> What is expected
Return each record unchanged and drop the images.

··· Supplied data

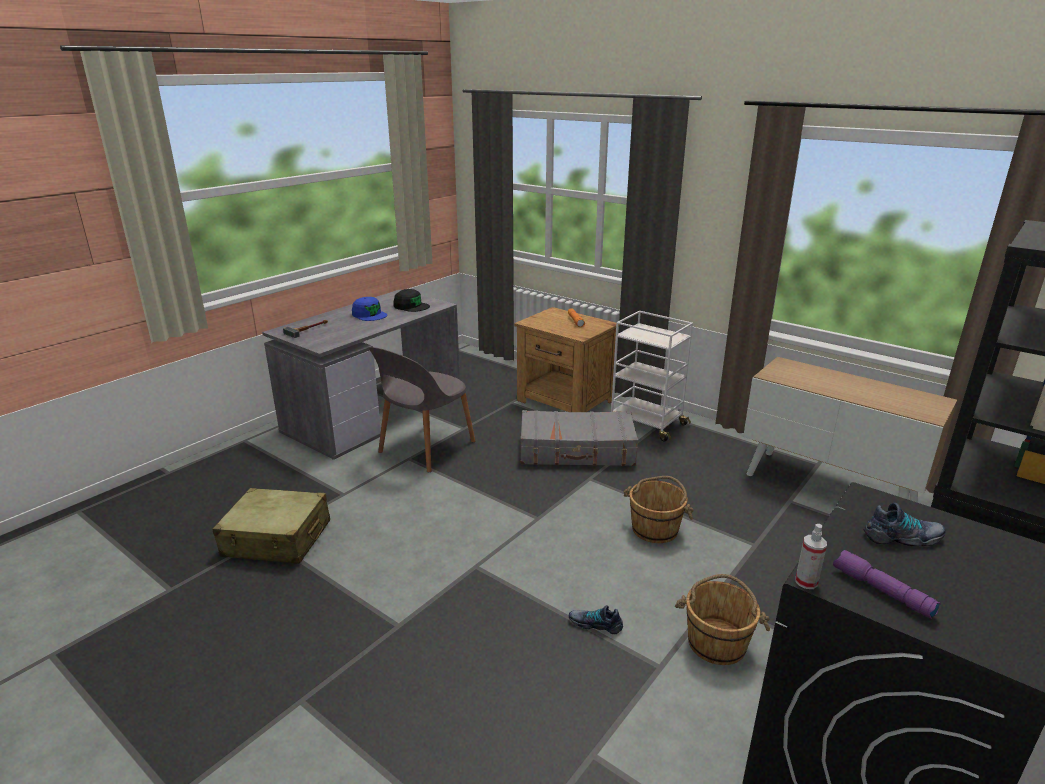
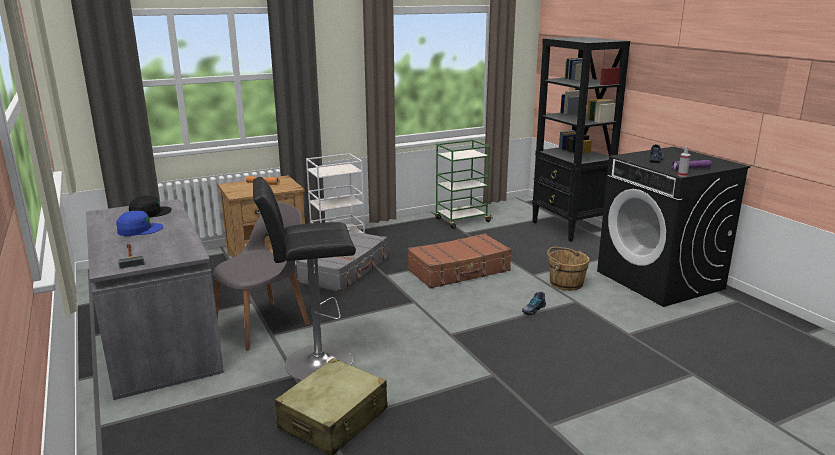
camera: 65 degrees left, 5 degrees down
(368, 497) = (313, 363): none -> black stool
(425, 448) = (264, 324): grey chair -> grey chair turned 105 degrees counterclockwise
(655, 528) = (459, 271): brown bucket -> brown suitcase
(830, 486) = (461, 220): cabinet -> green cart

······

> Written answer
camera: 65 degrees left, 5 degrees down
(368, 497) = (313, 363): none -> black stool
(425, 448) = (264, 324): grey chair -> grey chair turned 105 degrees counterclockwise
(655, 528) = (459, 271): brown bucket -> brown suitcase
(830, 486) = (461, 220): cabinet -> green cart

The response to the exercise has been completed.